Uganda Explores Tanzania Pipeline to Diversify Fuel Import and Export Routes

Uganda has entered advanced discussions with Tanzania to develop a pipeline for transporting refined petroleum products, a move aimed at strengthening regional energy security and reducing dependence on existing fuel import corridors.

The proposed pipeline was a key outcome of bilateral talks held in Dar es Salaam on Saturday between Ugandan President Yoweri Museveni and Tanzanian President Samia Suluhu Hassan. 

During the meeting, the two leaders agreed to accelerate plans for energy infrastructure projects linking Uganda to Tanzania’s port of Tanga.

In a statement shared on social media platform X, President Museveni said the discussions focused on expanding cooperation in energy, trade, infrastructure, and regional stability. 

He noted that both countries reviewed progress on the East African Crude Oil Pipeline (EACOP) and explored additional pipeline projects for gas and refined petroleum products.

According to Ugandan officials, the proposed pipeline would provide Uganda with an alternative route for importing refined fuel while also enabling future exports once the country’s planned refinery becomes operational. 

Uganda is currently developing a $4 billion oil refinery, but officials acknowledge that refined fuel imports will still be required during the construction phase.

Feasibility studies for the refined products pipeline are nearing completion, with implementation expected to begin within six months, subject to regulatory and financial approvals.

The new infrastructure is expected to complement the 1,443-kilometre EACOP, which will transport crude oil from Uganda’s Lake Albert oilfields to Tanzania’s coastline for export. 
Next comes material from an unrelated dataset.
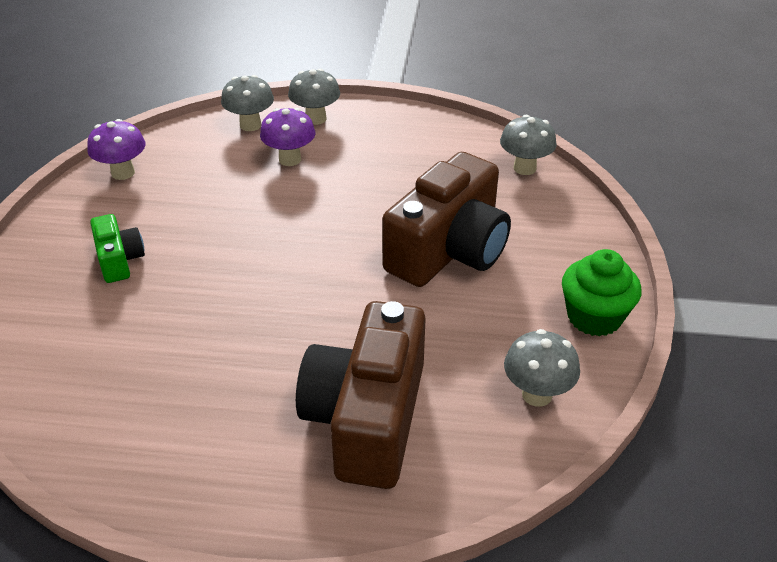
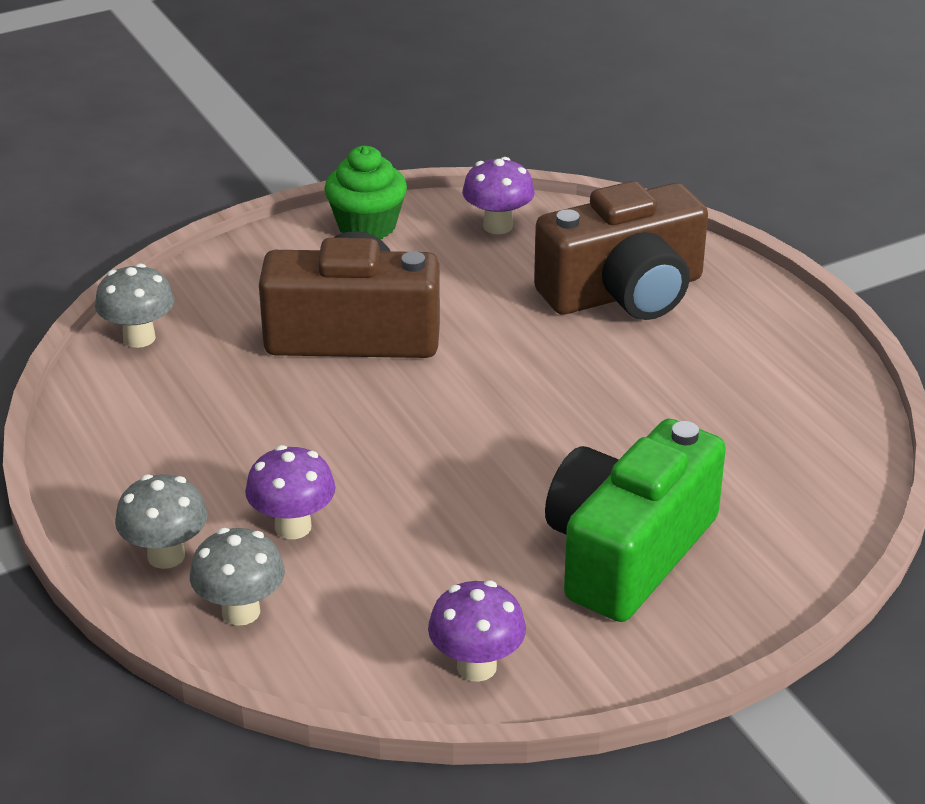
camera: 125 degrees left, 5 degrees down
green camera [90,214,145,283] -> green camera [545,419,726,622], size x2.07
grey mushroom [504,329,580,407] -> purple mushroom [462,157,535,234]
Unlike EACOP, which carries crude oil, the proposed refined products pipeline is designed to operate as a two-way system.

Under the arrangement, Uganda would initially import refined petroleum products from Tanzania through Tanga. 

Once domestic refining capacity is established, the flow would reverse, allowing Uganda to export surplus refined fuels via the same route.

Currently, Uganda relies heavily on Kenya for fuel imports, with about 90 per cent of its refined petroleum products transported through the Kenya Pipeline Company (KPC). 

Uganda is KPC’s largest single market, accounting for an estimated 35 per cent of its annual revenue and nearly all of its foreign exchange earnings.

Fuel imported through the port of Mombasa is transported via KPC infrastructure to Eldoret before being moved by road into Uganda, a system that has long been considered efficient but increasingly vulnerable to policy and cost changes.

Concerns have grown following Kenya’s announcement that it plans to partially privatise KPC through an Initial Public Offering (IPO).